"Disposal of works of art from a museum's collection [deaccessioning] by sale, exchange, or otherwise, requires particularly rigorous examination and should be pursued with great caution," say guidelines from the national Association of Art Museum Directors.

Why? "A museum's collections, lovingly built up over many years with care, expertise, and dedication, are a public trust," wrote Seattle Art Museum director Mimi Gates in 1993, when she was at Yale Art Museum, in a strongly worded AAMD-circulated brief warning museums against selling art to cover any costs besides the care and feeding of the collections. Violations could result in, essentially, art-world exile—no art loans, no touring exhibitions.

Gates was influential in championing that standard, and now, I'm hoping she'll get out in front of another issue surrounding deaccessioning: secrecy. To make a bad deaccessioning decision is "to diminish the institution, to lessen its worth to the community, and to violate the public trust," Gates wrote. So why should they be undertaken secretly?

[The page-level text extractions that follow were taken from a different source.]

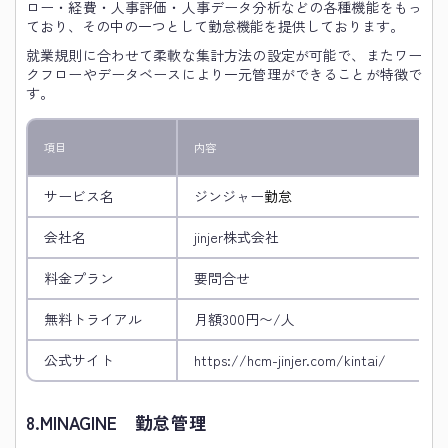
ロー・経費・人事評価・人事データ分析などの各種機能をもっ
ており、その中の一つとして勤怠機能を提供しております。
就業規則に合わせて柔軟な集計方法の設定が可能で、またワー
クフローやデータベースにより一元管理ができることが特徴で
す。
項目
内容
サービス名
ジンジャー
勤怠
会社名
jinjer株式会社
料金プラン
要問合せ
無料トライアル
月額300円〜/人
公式サイト
https://hcm-jinjer.com/kintai/
8.
MINAGINE 勤怠管理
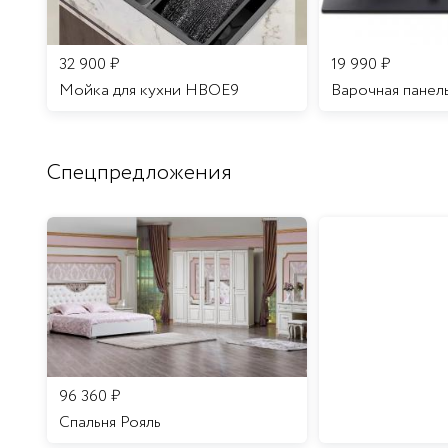
32 900
₽
19 990
₽
Мойка для кухни HBOE9
Варочная панел
Спецпредложения
96 360
₽
Спальня Рояль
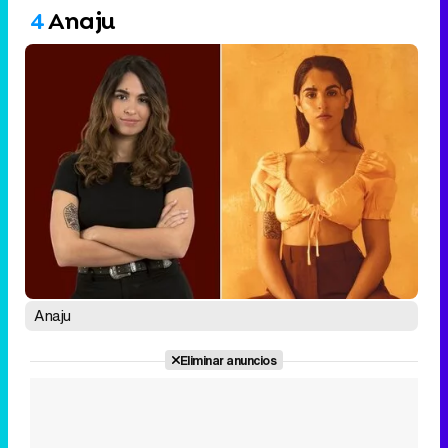
4
Anaju
Anaju
Eliminar anuncios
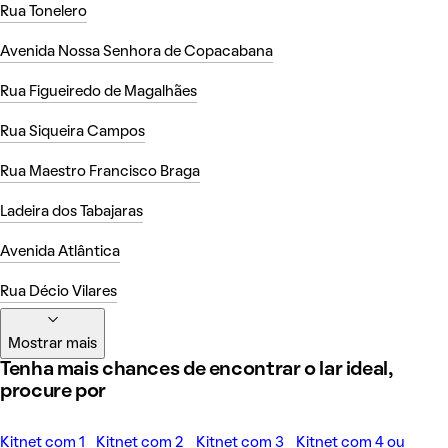
Rua Tonelero
Avenida Nossa Senhora de Copacabana
Rua Figueiredo de Magalhães
Rua Siqueira Campos
Rua Maestro Francisco Braga
Ladeira dos Tabajaras
Avenida Atlântica
Rua Décio Vilares
Mostrar mais
Tenha mais chances de encontrar o lar ideal,
procure por
Kitnet com 1
Kitnet com 2
Kitnet com 3
Kitnet com 4 ou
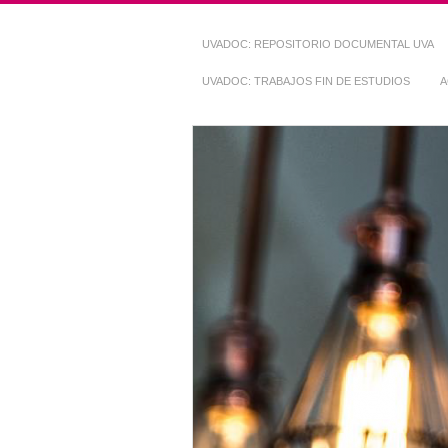
UVADOC: REPOSITORIO DOCUMENTAL UVA
UVADOC: TRABAJOS FIN DE ESTUDIOS
A
Repositorio Do
~ UVaDOC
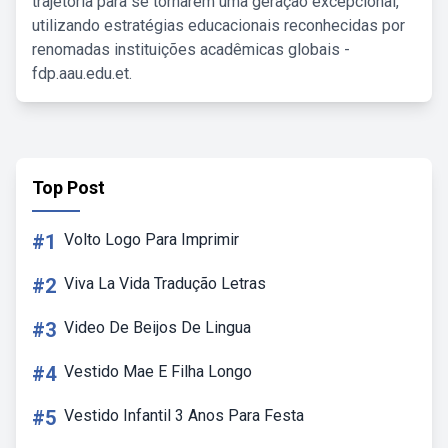
trajetória para se tornarem uma geração excepcional,
utilizando estratégias educacionais reconhecidas por
renomadas instituições acadêmicas globais -
fdp.aau.edu.et.
Top Post
#1
Volto Logo Para Imprimir
#2
Viva La Vida Tradução Letras
#3
Video De Beijos De Lingua
#4
Vestido Mae E Filha Longo
#5
Vestido Infantil 3 Anos Para Festa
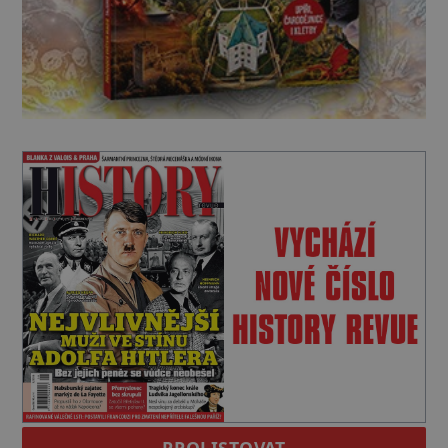
PROLISTOVAT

They shouldn't, says AAMD executive director Millicent Gaudieri: "The objects are in a public institution. The public has the right to know what's being deaccessioned, and the reason why." However, museums break that standard every day, a troubling fact considering that several—just recently, the Metropolitan Museum of Art—have been caught red-handed and prevented from trying to unload serious valuables for questionable reasons.

The taboo against selling art for naked profit or to pay bills is well established, but there are still gray areas. For instance, curators sometimes lobby for sales to finance pet purchases. They argue they're selling lesser art to buy greater art, and maybe they are. But the AAMD fine print demands that museums take the long view by not deaccessioning according to "changes in fashion and taste."

Against this backdrop, Culturegrrl blogger and longtime mainstream cultural journalist Lee Rosenbaum made "a radically conservative proposal" on July 26: that museums post on their websites descriptions of each object slated for deaccessioning, with justification. The public benefit outweighs the legwork for the museum, she wrote.

I agree with her. In an attempt to look at collections as a regular part of my coverage in this paper, I've made several requests about the Seattle Art Museum's collection, but only received information about acquisitions. (The Henry hasn't gotten rid of anything since the 1960s; the Frye's collection is frozen for two years.) When I pressed the museum, I was told SAM doesn't publish a list of deaccessions, but that SAM attaches its name to its sales through the auction houses. Christie's reported no record of any SAM objects, even though the museum claims it sold there as recently as 2003. Sotheby's press office never even returned the call. And the auction houses can't provide answers about why the pieces were sold.

SAM shouldn't set up obstacles to crucial information about the public trust. Gates was on vacation last week, but when she gets back, I hope she'll agree, and that I'll be able to share information with you soon.

[Note: This original version of this piece incorrectly named MoMA as an example of an institution that has been accused of trying to sell artworks for questionable reasons. The author sincerely regrets the error.]